Testo di lettura
=====
Il Libano è un piccolo Paese in Asia che si affaccia sul Mediterraneo. Ha un’area di soli 10.452 km². Diecimila quattrocento cinquantadue chilometri quadrati di Terra contesi da tutti e reclamati da nessuno. Amati, odiati, ma soprattutto violentati. Rasi al suolo e risorti, come una fenice che si rigenera dalle ceneri: da 50 anni a questa parte, ogni volta che sembra dato per vinto, il Libano non molla la presa.
Per decenni il Paese è stato dilaniato da conflitti e guerre interne ed esterne spesso e volentieri anche contemporaneamente. Conflitti che hanno visto vicini di casa giocare a carte in un momento e pugnalarsi alle spalle quello dopo. Fortunato è chi l’ha conosciuto prima che cominciasse il suo declino. Chi ne ha conosciuto le meraviglie, chi l’ha visto fiorire. Chi l’ha vissuto giorno e notte passeggiando per le strade di Beirut, Byblos e Alay udendo migliaia di voci e di accenti diversi, provenienti da ogni dove. Beato chi di giorno si alzava cantando Fairuz e di notte concludeva la serata ballando in discoteca e non a suon di bombe e kalashnikov. Questo racconto riporta le testimonianze di tre generazioni e di due conflitti in un unico paese, in un unico tempo.
Halima e Fatina sono madre e figlia. Halima ha conosciuto il Libano in tutte le sue fasi. È cresciuta in un Paese dove si stava bene. Un Paese pacifico, moderno, alla moda e pieno di turisti. Ce lo descrive come la Dubai di oggi, dove bastava girare per le città per incontrare persone da ogni dove. “Ricordo la bellezza del Libano prima della guerra. La zona di Beirut, in generale del Governato del Monte Libano, era una zona turistica sempre piena di persone che provenivano da tutto il mondo arabo. La vita notturna era all’ordine del giorno. Beirut veniva chiamata ‘Om el Donya, la Madre del Mondo”.
=====
Consegna A
Quale superficie attribuisce al Paese il testo sul Libano?
Consegna B
Indichi tutte le città per le cui strade, secondo il testo sul Libano, passeggiava chi ha conosciuto il Paese prima del suo declino.
Consegna C
Scriva il seguito del testo sul Libano, riprendendo subito dopo l'ultima frase riportata.
I record che seguono costituiscono un materiale distinto dal testo sul Libano.

Record tratti da una raccolta di dati
=====
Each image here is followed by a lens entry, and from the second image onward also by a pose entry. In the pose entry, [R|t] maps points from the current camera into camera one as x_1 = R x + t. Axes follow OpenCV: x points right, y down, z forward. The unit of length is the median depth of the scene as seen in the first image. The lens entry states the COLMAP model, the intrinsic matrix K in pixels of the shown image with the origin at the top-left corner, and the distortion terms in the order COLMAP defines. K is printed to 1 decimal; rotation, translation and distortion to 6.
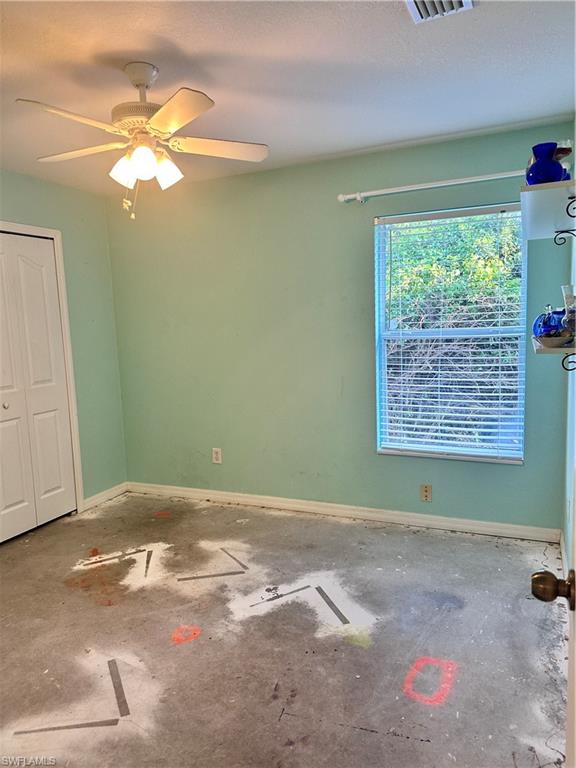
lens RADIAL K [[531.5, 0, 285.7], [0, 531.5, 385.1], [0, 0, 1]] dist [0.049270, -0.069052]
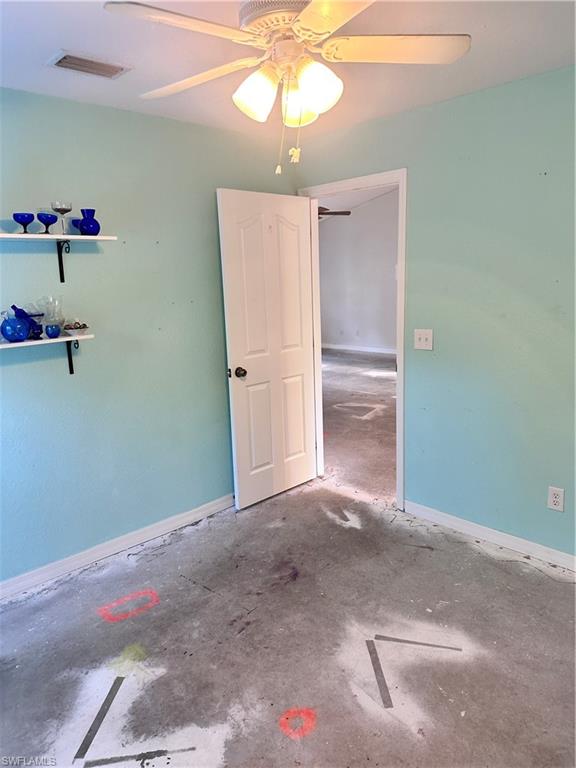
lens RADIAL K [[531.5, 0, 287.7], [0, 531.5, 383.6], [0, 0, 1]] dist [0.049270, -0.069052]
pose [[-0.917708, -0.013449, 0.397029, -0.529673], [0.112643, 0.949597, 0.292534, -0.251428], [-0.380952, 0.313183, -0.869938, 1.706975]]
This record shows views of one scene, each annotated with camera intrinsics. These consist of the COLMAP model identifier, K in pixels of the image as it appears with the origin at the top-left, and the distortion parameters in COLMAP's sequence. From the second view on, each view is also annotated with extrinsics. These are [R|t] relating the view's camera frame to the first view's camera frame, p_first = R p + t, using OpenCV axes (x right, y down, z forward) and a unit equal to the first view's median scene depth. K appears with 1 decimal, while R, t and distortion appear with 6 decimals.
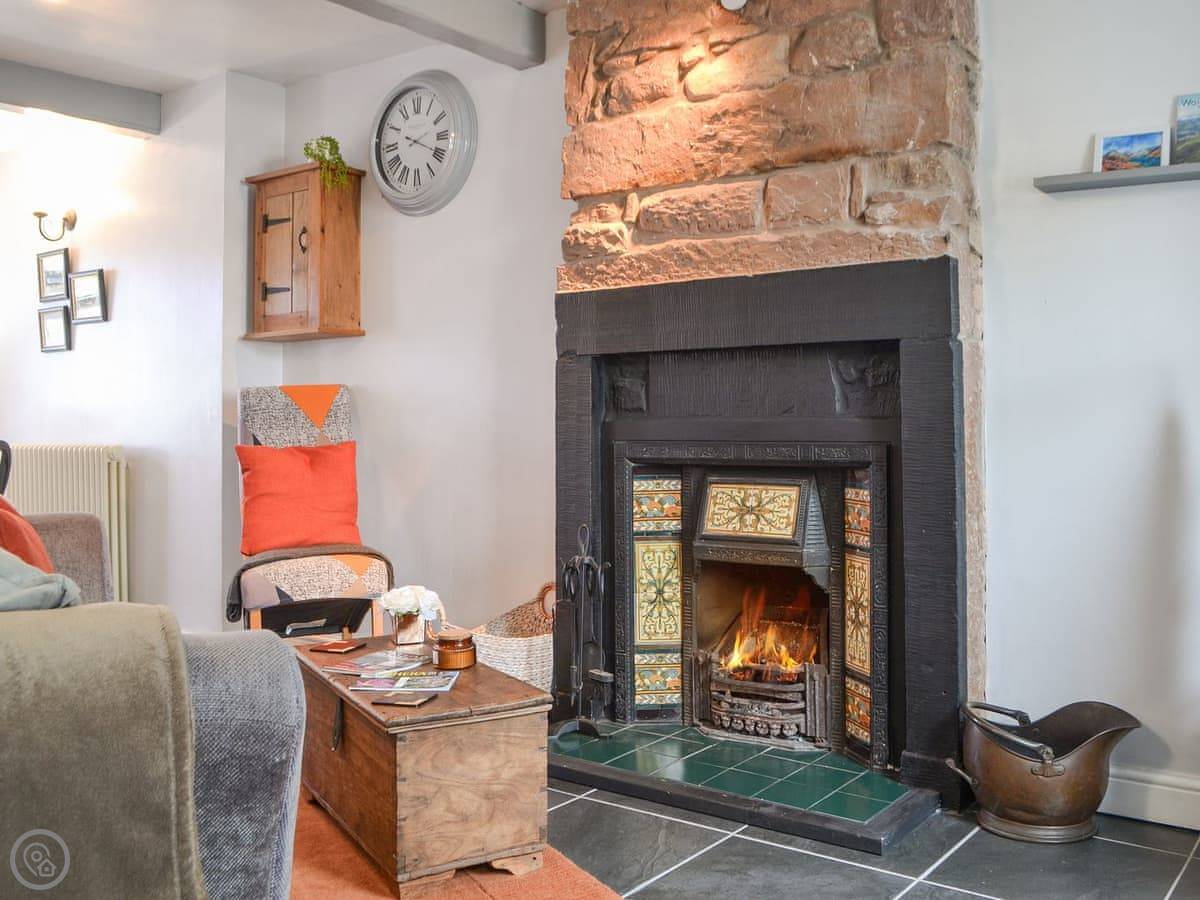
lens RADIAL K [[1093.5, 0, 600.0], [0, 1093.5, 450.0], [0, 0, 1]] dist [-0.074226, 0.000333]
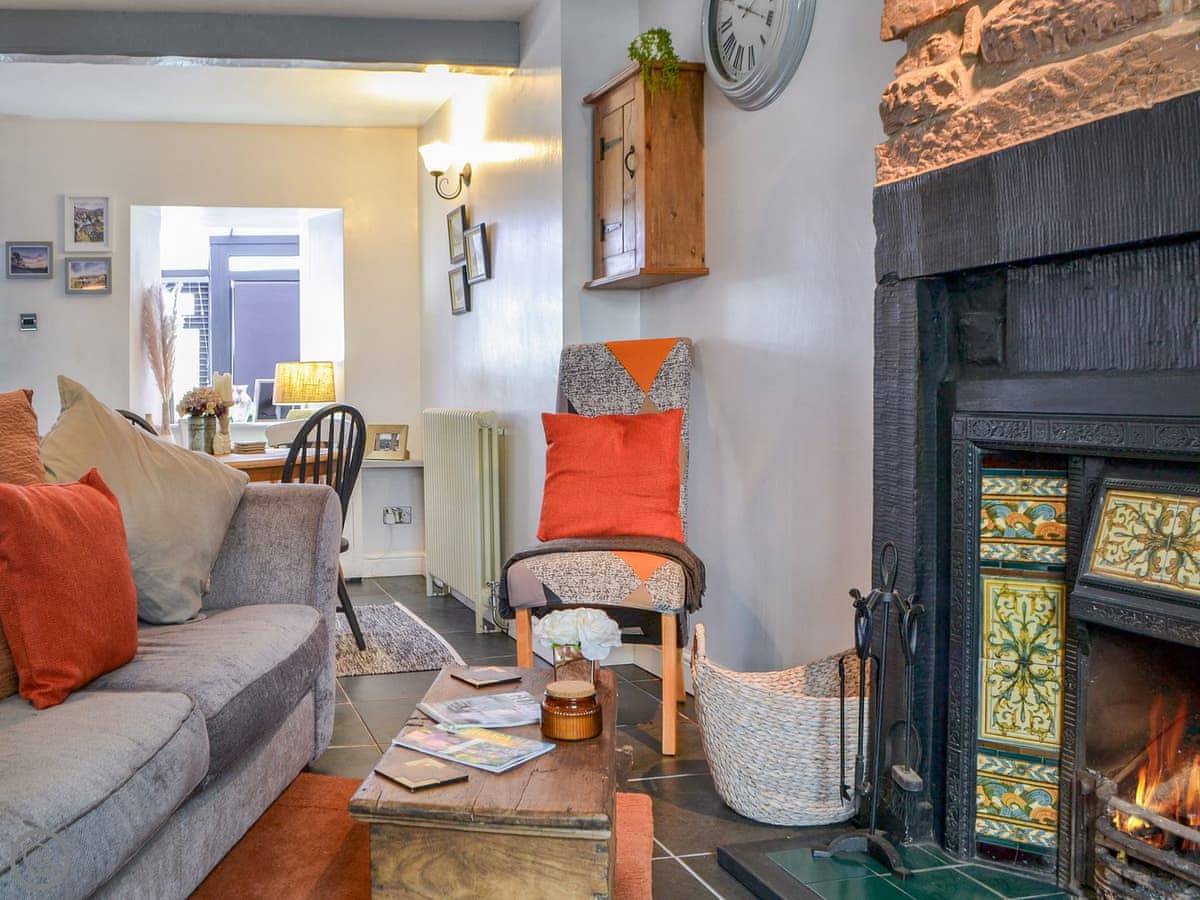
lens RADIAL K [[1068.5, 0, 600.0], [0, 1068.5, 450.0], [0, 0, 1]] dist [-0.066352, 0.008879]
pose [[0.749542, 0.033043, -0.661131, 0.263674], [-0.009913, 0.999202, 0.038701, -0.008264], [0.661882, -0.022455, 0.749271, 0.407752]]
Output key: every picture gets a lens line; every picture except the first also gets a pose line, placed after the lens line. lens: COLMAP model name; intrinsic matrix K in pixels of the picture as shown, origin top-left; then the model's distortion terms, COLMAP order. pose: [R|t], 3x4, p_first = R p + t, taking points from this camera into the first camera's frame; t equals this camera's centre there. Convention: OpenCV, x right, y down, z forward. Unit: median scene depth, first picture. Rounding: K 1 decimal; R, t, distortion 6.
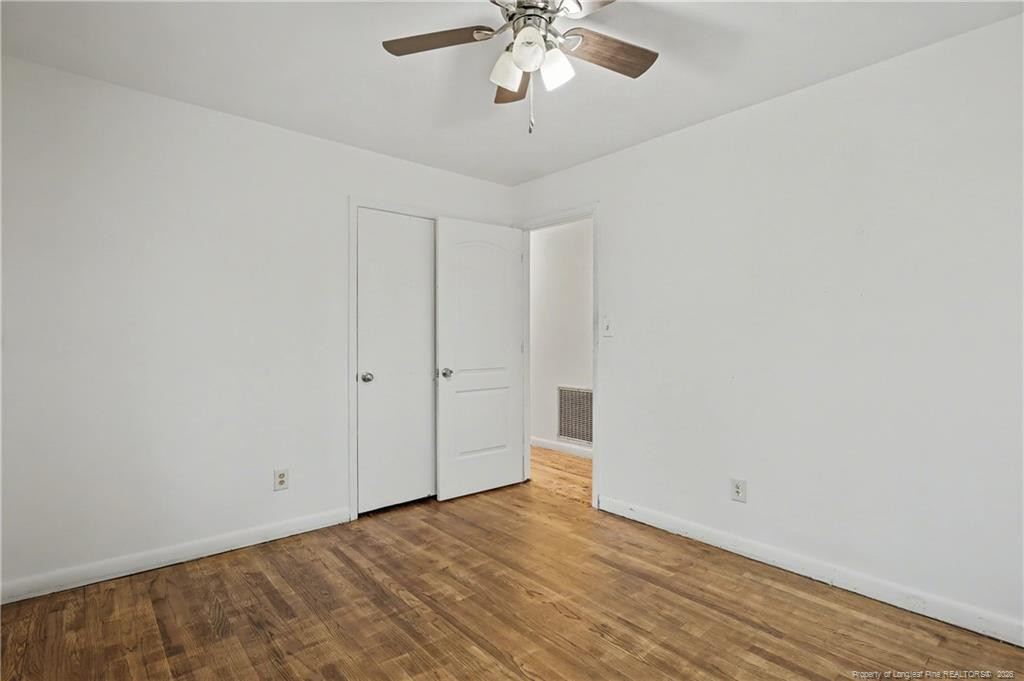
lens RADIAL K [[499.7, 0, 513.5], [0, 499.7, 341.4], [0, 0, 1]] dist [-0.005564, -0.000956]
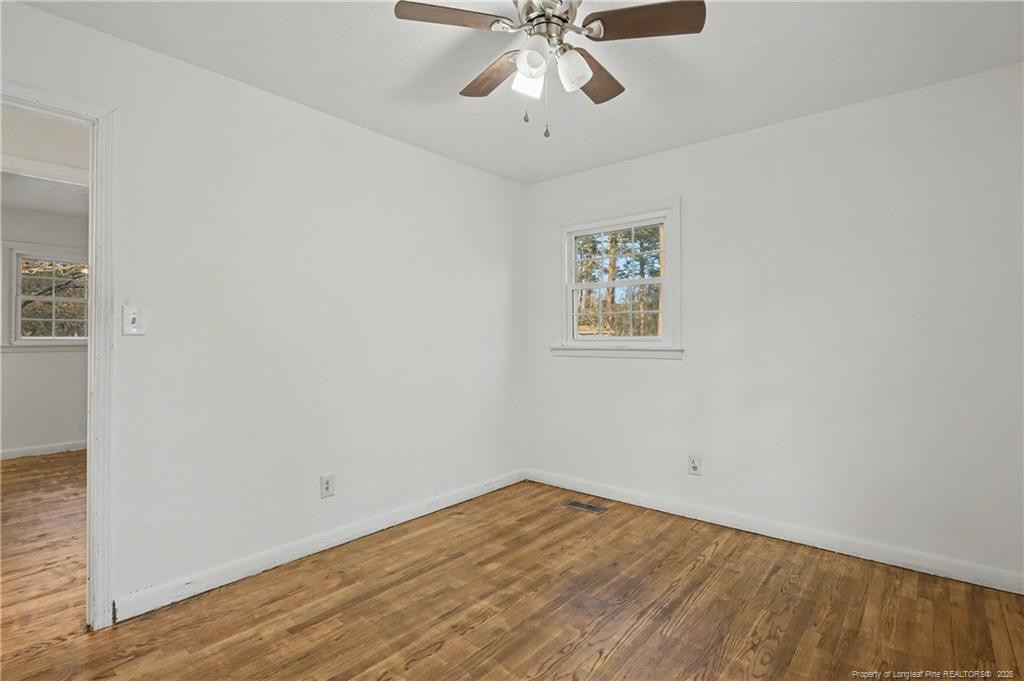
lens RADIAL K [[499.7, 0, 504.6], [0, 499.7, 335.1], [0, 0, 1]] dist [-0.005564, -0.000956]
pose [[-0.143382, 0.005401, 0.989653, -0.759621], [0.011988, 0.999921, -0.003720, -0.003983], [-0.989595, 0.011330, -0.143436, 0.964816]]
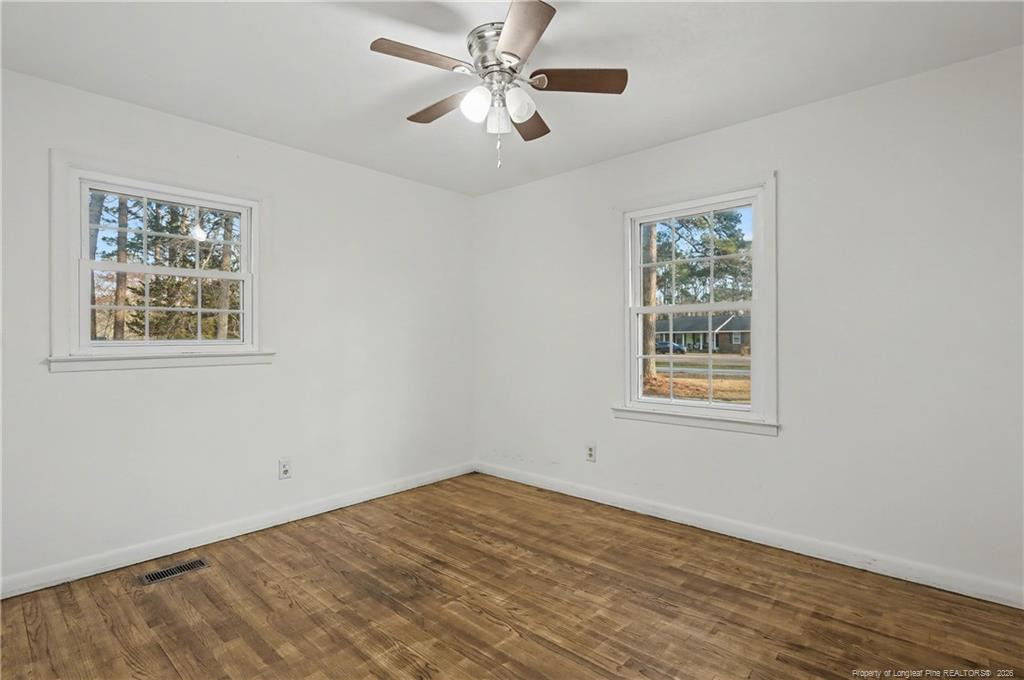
=====
Risposta A
10.452 km².

Risposta B
Beirut, Byblos e Alay.

Risposta C
“Io sono originaria del Jiyeh, una piccola cittadina affacciata sul mare che si trova a 23 km a Sud di Beirut, da dove invece viene la famiglia di mio marito. Abbiamo vissuto nella capitale per un po’, quando avevamo ancora un solo figlio, poi attorno al ‘72, ci siamo trasferiti nel mio paese, accanto alla mia famiglia e lì è nata Fatina Vivevamo bene, facevamo una vita normale come tutte le famiglie di tutto il mondo. Casa, lavoro, svago. Mio marito si recava ogni giorno a lavoro a Beirut e spesso ci capitava di andare a visitare la sua famiglia”.
Ma quella vita tranquilla da lì a poco iniziò a scontrarsi con le prime difficoltà e le prime tensioni. Tensioni che con il tempo si accumularono e sfociarono in un tragico evento: il 13 aprile del 1975, un bus che trasportava profughi palestinesi diretto al campo profughi di Tal el Zaatar a Nord-Est di Beirut, fu preso di mira nel quartiere di Ein el Roummani e venne coinvolto in una sparatoria che uccise quasi una trentina di passeggeri.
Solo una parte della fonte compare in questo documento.